Update the items below so that each "common name" reads "vernacular name", with all other text left as it is.

[Begin LISTED RECORDS]

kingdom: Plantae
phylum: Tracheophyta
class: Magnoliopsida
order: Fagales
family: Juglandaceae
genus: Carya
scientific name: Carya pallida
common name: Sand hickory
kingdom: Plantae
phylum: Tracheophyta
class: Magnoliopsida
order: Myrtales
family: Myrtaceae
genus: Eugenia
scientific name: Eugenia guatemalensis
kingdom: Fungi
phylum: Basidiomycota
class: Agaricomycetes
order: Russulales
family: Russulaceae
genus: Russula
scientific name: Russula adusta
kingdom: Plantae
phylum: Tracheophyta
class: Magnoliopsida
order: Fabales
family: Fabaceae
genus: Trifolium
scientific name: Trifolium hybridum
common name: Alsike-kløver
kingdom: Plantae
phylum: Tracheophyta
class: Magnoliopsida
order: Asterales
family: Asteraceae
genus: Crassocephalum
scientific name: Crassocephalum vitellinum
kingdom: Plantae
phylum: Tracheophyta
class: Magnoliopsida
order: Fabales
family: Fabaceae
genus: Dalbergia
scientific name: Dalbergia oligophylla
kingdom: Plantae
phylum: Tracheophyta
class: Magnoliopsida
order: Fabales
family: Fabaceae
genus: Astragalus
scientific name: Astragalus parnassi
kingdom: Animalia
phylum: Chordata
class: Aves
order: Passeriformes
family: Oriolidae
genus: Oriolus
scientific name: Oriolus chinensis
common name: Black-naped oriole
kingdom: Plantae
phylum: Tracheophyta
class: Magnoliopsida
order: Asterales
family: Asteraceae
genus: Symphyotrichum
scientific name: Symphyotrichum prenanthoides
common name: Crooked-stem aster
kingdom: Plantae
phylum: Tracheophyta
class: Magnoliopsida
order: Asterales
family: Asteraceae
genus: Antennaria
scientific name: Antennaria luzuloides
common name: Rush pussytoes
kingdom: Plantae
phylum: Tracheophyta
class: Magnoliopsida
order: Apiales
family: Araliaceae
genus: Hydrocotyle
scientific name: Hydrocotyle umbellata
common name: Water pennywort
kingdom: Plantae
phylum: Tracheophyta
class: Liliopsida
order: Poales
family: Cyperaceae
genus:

[End LISTED RECORDS]

WRITTEN RESPONSE -
kingdom: Plantae
phylum: Tracheophyta
class: Magnoliopsida
order: Fagales
family: Juglandaceae
genus: Carya
scientific name: Carya pallida
vernacular name: Sand hickory
kingdom: Plantae
phylum: Tracheophyta
class: Magnoliopsida
order: Myrtales
family: Myrtaceae
genus: Eugenia
scientific name: Eugenia guatemalensis
kingdom: Fungi
phylum: Basidiomycota
class: Agaricomycetes
order: Russulales
family: Russulaceae
genus: Russula
scientific name: Russula adusta
kingdom: Plantae
phylum: Tracheophyta
class: Magnoliopsida
order: Fabales
family: Fabaceae
genus: Trifolium
scientific name: Trifolium hybridum
vernacular name: Alsike-kløver
kingdom: Plantae
phylum: Tracheophyta
class: Magnoliopsida
order: Asterales
family: Asteraceae
genus: Crassocephalum
scientific name: Crassocephalum vitellinum
kingdom: Plantae
phylum: Tracheophyta
class: Magnoliopsida
order: Fabales
family: Fabaceae
genus: Dalbergia
scientific name: Dalbergia oligophylla
kingdom: Plantae
phylum: Tracheophyta
class: Magnoliopsida
order: Fabales
family: Fabaceae
genus: Astragalus
scientific name: Astragalus parnassi
kingdom: Animalia
phylum: Chordata
class: Aves
order: Passeriformes
family: Oriolidae
genus: Oriolus
scientific name: Oriolus chinensis
vernacular name: Black-naped oriole
kingdom: Plantae
phylum: Tracheophyta
class: Magnoliopsida
order: Asterales
family: Asteraceae
genus: Symphyotrichum
scientific name: Symphyotrichum prenanthoides
vernacular name: Crooked-stem aster
kingdom: Plantae
phylum: Tracheophyta
class: Magnoliopsida
order: Asterales
family: Asteraceae
genus: Antennaria
scientific name: Antennaria luzuloides
vernacular name: Rush pussytoes
kingdom: Plantae
phylum: Tracheophyta
class: Magnoliopsida
order: Apiales
family: Araliaceae
genus: Hydrocotyle
scientific name: Hydrocotyle umbellata
vernacular name: Water pennywort
kingdom: Plantae
phylum: Tracheophyta
class: Liliopsida
order: Poales
family: Cyperaceae
genus:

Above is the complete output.